Liz worked her way up through the academic ranks at Nottingham University finally becoming a Professor of Veterinary Education and the sub-dean for teaching, learning, and assessment in 2017. Since then Liz moved to the University of Lincoln as Deputy Vice-Chancellor for student development and engagement.

In 2016, Liz was been awarded a National Teaching Fellowship from the Higher Education Academy for her work in veterinary education and also her FRCVS for Meritorious Contributions to the Profession. She also published Enhancing Clinical Learning in the Workplace: a qualitative study, and has research interests in veterinary patient safety and human factors.

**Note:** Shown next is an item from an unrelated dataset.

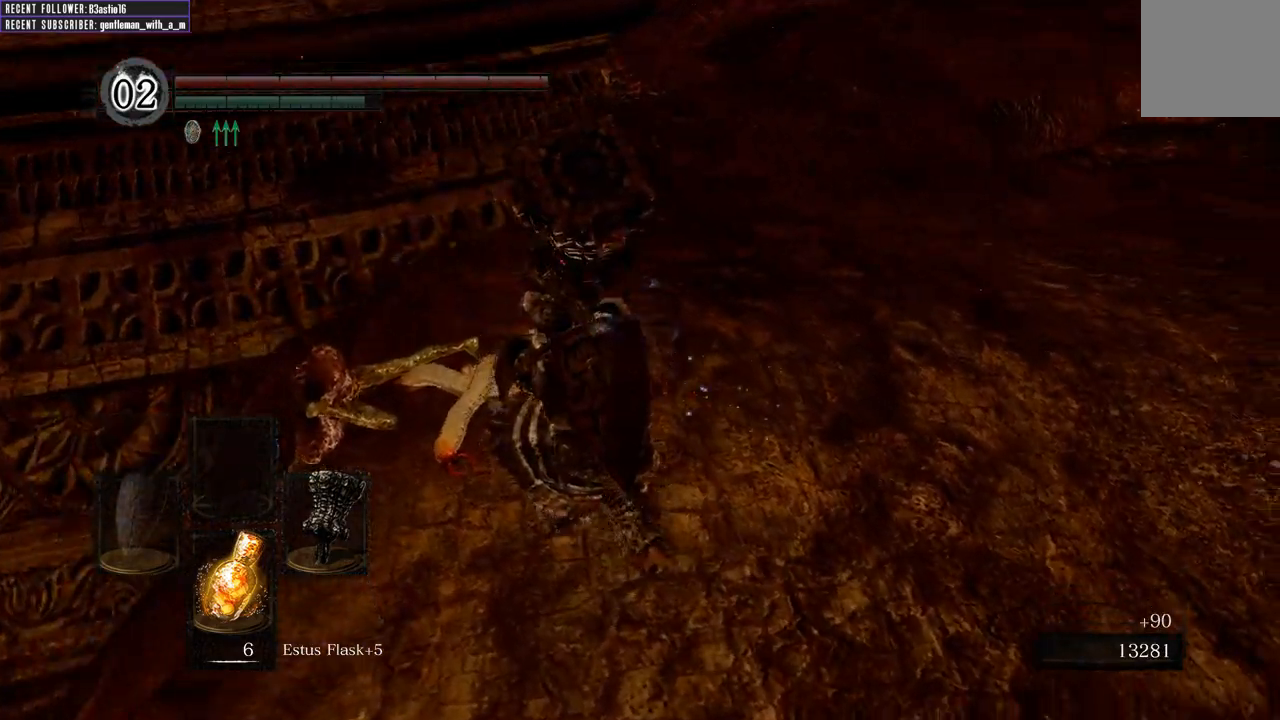
{"buttons": [], "left_stick": "up", "right_stick": "down-right", "events": [[167, "left_stick", "up"], [167, "right_stick", "center"], [233, "right_stick", "right"], [433, "right_stick", "down-right"]]}
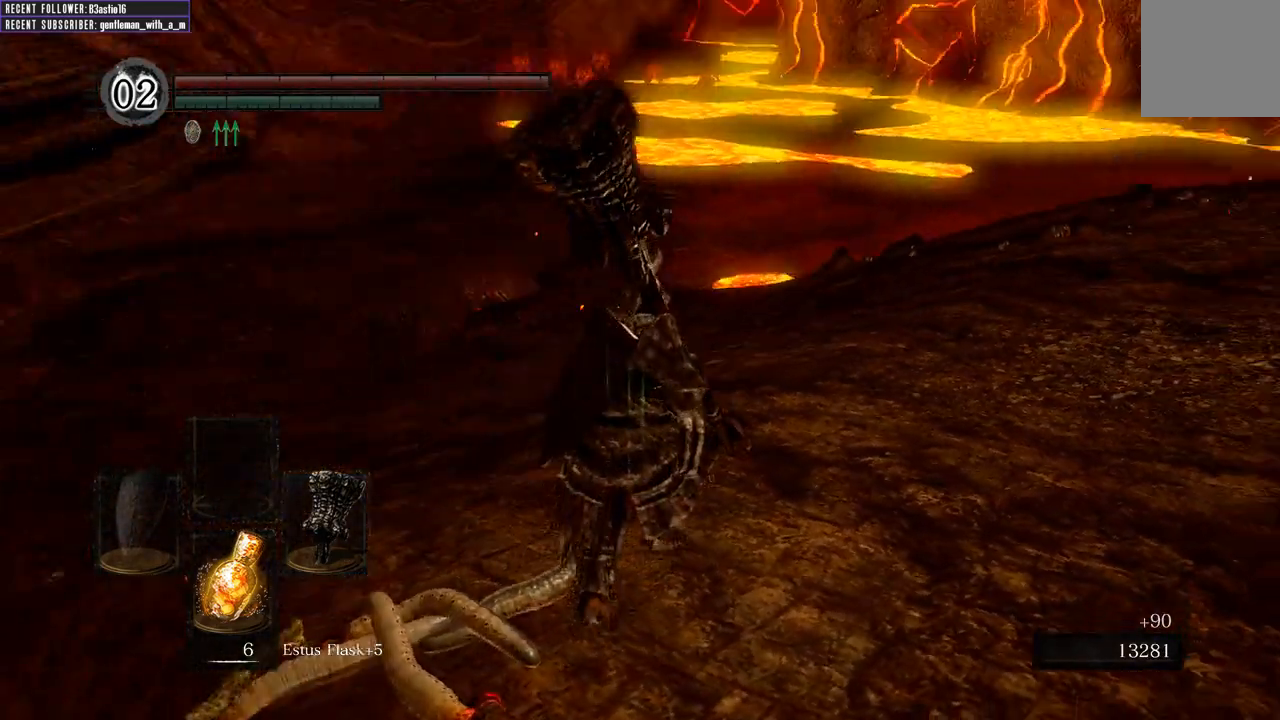
{"buttons": [], "left_stick": "up", "right_stick": "center", "events": [[67, "right_stick", "center"]]}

Tune in to find out how Liz got into veterinary medicine, why she choose to leave practice to carry out her pathway in education, and the influence her new curriculum teaching has had.

Outline of this episode:

  • [04:30] How did Liz Mossop get into veterinary medicine and why choose Edinburgh University?
  • [06:20] Dr. Liz talks about how she grew up breeding guinea pigs
  • [09:22] Dave asks Liz about her family life and how this has shaped her, they discuss her father and the influence his career as a vicar had on her.
  • [12:34] Dave discusses James Herriot’s book ‘All Creatures Great and Small’ 
  • [15:05] Dr. Dave asks Dr. Liz how her early experiences shaped her
  • [20:25] Dave and Liz talk about leaders and management in veterinary medicine and how we should teach students management skills as well as clinical
  • [23:33] Liz talks about how she got into veterinary education and the transition her career working at a veterinary school 
  • [26:33] How did Liz go about putting together the teaching curriculum for veterinary school and how is this has different from ‘traditional’ veterinary school teaching
  • [34:45] What was the impact of the Nottingham veterinary school? What research has shown?
  • [39:46] Are we succeeding in veterinary education?
  • [45:22] Dr. Dave and Dr. Liz talk about their favorite aspects of clinical practice 
  • [56:40] What do we need to do as a profession to support and help the group of students / new graduates more in the future through covid and after covid?
  • [1:00:05] What has changed in veterinary medicine since the rise of social media?
  • [1:07:40] What is your advice for recent graduates as they bridge from student life to professional life?
  • [1:12:13] Liz discusses Vet Set Go
  • [1:15:15] Dave does a quickfire round of questions to Liz. The first question being ‘what was your best and worst advice’
  • [1:18:00] Liz talks about what books are helpful to read
  • [1:19:15] What one piece of advice would Liz give herself if she could go back in time?
  • [1:21:47] The quick fire round questions continue with the next questions being, what’s one tweet you would send to the whole world if you could, and what’s the most controversial thing about you?
  • [1:25:15] What is there to learn from Dr. Liz’s thesis? 
  • [1:29:19] The conversation begins to come to an end.